湖泊水体的对流混合是最基本的物理过程，其能显著影响湖泊生态系统温室气体等循环，但浅水湖泊水体对流混合的研究鲜有报道.本研究基于太湖（面积2400 km²，平均水深1.9 m）中尺度通量网的原位、高频、连续和多点的观测数据，分析该大型浅水湖泊水体对流混合速率w^*的时空特征.结果表明太湖水体w^*的均值为2.49 mm/s，因太湖的风速、水温和辐射等物理参数无空间变化，w^*也无明显的空间变化.但是研究表明w^*呈现显著的昼夜变化和季节变化，且昼夜变化幅度强于季节变化.总体上夜间w^*是白天的4倍多，冬季w^*（均值1.79 mm/s）明显低于春季（均值2.42 mm/s）、夏季（均值2.91 mm/s）和秋季（均值2.82 mm/s）.太湖w^*主要受风速和能量收支影响，白天风速是主要驱动因子，夜晚能量收支是主要驱动因子.;Waterside convective controlling aquatic greenhouse gases cycle is a common physical process in lakes.

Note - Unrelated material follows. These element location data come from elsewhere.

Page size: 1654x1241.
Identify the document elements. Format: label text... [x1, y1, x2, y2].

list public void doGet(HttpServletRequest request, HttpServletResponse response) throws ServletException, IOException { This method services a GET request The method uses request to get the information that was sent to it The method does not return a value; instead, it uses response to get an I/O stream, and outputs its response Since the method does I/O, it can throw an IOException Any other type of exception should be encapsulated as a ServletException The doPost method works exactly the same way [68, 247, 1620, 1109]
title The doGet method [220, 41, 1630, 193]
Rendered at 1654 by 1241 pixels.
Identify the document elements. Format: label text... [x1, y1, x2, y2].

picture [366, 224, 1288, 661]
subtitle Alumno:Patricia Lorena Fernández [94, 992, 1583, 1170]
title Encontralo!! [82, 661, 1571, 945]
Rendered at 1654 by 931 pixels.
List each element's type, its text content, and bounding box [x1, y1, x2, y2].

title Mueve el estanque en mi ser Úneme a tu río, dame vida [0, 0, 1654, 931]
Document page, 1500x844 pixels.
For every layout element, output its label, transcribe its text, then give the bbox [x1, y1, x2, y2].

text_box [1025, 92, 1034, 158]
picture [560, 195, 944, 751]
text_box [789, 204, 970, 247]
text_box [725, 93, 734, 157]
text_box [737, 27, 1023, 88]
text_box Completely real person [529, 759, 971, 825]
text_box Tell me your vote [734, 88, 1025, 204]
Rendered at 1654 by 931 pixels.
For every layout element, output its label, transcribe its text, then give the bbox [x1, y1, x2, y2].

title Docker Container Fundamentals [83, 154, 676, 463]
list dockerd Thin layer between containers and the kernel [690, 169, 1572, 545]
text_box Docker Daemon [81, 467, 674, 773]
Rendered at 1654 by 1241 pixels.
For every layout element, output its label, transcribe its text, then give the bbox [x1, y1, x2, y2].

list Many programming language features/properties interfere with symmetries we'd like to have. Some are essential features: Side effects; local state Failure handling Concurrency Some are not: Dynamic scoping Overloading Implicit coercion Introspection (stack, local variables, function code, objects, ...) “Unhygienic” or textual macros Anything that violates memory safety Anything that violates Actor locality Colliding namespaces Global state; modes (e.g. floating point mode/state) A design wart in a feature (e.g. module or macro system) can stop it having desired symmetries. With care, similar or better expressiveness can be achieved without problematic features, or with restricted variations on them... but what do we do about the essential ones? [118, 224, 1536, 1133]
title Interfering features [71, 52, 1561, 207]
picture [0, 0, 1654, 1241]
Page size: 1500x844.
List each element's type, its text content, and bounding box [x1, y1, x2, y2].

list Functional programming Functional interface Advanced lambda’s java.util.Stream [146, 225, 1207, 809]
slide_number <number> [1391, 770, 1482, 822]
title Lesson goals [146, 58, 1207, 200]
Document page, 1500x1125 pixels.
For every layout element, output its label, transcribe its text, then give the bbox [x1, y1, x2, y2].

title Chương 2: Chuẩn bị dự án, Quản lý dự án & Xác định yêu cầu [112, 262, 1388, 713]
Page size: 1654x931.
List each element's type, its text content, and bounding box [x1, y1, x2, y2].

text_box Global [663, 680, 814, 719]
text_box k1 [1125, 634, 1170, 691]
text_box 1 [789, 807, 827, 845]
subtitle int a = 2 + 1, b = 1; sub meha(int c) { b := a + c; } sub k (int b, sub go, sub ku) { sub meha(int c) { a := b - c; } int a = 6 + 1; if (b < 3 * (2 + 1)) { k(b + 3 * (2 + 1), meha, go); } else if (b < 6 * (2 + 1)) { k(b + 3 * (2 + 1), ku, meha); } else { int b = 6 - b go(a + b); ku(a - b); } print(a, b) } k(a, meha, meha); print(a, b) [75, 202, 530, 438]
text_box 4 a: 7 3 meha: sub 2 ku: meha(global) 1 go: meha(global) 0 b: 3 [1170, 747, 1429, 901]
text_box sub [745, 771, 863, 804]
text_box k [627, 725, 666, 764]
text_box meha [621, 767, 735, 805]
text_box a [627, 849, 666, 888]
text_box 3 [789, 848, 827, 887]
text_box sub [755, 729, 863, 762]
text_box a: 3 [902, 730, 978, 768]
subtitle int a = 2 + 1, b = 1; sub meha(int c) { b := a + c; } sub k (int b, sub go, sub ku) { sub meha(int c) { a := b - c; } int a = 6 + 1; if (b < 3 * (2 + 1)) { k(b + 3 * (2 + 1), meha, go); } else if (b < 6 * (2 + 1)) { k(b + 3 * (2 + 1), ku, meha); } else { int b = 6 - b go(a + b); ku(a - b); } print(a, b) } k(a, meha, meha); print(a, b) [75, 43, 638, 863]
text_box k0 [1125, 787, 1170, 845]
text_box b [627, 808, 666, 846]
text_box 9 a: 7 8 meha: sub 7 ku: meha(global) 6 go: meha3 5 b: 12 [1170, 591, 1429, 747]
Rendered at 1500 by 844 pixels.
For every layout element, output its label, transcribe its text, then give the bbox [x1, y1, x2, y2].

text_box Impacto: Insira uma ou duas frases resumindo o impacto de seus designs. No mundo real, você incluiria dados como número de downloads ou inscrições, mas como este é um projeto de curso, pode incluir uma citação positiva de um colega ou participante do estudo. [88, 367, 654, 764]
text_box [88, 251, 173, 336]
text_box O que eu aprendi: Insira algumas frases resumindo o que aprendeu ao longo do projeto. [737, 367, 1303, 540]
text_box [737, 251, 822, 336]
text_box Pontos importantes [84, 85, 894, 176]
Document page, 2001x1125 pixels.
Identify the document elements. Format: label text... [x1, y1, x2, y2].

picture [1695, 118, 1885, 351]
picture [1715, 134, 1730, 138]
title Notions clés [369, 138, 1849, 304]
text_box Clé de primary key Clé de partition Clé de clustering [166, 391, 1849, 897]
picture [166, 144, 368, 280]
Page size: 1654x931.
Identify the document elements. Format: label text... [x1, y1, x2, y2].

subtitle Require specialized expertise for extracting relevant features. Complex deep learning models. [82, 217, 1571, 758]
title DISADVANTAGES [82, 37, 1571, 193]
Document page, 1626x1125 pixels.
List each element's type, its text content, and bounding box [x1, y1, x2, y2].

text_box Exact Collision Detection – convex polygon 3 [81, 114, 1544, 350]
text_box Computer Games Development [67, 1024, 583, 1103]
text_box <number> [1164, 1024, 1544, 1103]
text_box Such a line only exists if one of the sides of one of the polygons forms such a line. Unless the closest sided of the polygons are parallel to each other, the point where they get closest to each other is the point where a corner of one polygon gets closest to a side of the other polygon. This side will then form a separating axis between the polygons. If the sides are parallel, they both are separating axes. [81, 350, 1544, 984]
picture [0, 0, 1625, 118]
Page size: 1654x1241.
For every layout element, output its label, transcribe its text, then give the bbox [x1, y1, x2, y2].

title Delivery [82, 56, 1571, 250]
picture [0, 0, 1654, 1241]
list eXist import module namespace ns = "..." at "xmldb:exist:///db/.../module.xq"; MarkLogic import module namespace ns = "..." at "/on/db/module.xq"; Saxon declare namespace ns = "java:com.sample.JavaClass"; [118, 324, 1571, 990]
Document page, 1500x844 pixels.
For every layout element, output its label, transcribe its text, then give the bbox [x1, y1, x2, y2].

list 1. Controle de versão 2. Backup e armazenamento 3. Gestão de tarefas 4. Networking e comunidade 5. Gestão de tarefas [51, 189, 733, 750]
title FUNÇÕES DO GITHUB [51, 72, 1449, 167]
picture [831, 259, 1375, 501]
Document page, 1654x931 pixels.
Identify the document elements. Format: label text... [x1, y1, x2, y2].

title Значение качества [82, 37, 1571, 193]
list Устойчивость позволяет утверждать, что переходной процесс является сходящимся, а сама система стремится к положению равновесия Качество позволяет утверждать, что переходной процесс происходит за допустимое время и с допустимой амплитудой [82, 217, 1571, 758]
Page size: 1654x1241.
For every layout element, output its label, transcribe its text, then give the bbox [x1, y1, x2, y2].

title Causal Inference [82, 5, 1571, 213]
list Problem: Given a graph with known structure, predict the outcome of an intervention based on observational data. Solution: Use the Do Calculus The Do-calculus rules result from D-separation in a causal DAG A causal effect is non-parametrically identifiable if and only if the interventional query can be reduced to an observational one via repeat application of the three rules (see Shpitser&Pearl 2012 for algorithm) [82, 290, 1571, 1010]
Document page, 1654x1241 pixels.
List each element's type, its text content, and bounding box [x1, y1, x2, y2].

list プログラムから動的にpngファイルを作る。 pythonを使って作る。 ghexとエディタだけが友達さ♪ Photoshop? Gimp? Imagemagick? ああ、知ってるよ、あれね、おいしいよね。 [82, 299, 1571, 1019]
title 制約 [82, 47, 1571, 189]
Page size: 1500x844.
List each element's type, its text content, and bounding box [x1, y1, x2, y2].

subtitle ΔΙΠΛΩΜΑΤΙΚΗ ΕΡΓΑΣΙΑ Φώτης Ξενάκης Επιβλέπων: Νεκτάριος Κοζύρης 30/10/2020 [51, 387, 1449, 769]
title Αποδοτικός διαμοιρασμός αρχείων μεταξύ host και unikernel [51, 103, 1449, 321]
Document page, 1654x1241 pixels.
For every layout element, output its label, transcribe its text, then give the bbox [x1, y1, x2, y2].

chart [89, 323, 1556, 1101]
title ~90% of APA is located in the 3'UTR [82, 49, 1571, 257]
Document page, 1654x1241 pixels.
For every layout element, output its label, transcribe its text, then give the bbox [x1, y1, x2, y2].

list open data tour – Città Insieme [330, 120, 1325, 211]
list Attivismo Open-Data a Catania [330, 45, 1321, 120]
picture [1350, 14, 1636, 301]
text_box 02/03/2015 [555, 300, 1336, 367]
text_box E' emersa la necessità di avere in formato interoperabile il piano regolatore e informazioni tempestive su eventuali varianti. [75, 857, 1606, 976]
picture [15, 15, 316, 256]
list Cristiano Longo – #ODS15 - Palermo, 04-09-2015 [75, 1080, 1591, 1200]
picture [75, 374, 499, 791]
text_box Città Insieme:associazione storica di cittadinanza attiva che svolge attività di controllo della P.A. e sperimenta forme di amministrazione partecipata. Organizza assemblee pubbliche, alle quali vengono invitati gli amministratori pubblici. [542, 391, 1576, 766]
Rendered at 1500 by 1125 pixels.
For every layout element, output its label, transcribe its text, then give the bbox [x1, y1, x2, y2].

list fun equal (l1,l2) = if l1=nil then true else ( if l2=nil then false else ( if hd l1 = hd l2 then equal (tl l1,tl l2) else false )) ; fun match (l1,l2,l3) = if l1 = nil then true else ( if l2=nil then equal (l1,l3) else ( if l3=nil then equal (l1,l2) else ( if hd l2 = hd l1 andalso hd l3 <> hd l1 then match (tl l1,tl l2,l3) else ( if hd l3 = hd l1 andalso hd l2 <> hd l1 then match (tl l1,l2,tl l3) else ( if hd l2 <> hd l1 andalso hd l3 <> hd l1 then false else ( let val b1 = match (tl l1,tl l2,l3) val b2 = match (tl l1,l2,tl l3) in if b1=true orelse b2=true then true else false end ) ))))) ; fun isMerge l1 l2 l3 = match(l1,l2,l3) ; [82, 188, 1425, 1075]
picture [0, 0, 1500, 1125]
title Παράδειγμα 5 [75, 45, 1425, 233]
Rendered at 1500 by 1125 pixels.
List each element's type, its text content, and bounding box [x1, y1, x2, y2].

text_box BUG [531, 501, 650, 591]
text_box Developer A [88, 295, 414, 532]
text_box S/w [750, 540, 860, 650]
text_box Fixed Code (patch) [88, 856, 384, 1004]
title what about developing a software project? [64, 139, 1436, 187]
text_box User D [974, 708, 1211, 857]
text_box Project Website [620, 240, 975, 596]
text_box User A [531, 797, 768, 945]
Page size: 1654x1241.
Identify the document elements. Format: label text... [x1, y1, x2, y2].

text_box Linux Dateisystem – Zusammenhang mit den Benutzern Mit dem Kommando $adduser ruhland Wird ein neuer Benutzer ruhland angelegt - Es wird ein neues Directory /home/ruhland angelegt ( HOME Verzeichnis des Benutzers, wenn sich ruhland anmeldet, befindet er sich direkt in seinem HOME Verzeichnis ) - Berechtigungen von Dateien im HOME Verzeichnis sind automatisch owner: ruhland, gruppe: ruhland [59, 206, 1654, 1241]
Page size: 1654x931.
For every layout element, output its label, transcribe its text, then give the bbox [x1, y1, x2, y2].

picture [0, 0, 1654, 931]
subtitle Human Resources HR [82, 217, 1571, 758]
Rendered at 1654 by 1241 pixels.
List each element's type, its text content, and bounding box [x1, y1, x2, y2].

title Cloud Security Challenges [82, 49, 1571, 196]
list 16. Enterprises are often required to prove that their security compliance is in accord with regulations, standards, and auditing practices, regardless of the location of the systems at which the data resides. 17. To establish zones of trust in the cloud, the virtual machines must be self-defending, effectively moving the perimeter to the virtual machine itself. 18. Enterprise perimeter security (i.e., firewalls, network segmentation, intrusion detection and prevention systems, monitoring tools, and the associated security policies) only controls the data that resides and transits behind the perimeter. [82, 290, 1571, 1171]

However, the physical process was less studied in shallow lakes. This study investigated the waterside convective strength, which was expressed with a waterside convective velocity scale (w^*), in a large (area 2400 km²) and shallow (mean depth 1.9 m) lake based on in-situ high-frequency monitoring data. Results showed that the w^* with an annual mean value of 2.49 mm/s was relatively uniform in space. However, the w^* had an obvious diurnal variation, the value in nighttime was about four times higher than that in daytime. Meanwhile, the w^* varied seasonally, the peak value generally occurred in summer and lowest in winter. It should be noted that the diurnal variation of w^* was more significant compared to the seasonal variation. Our results also demonstrated that daytime w^* was driven by wind speed, and nighttime w^* was driven by energy budget.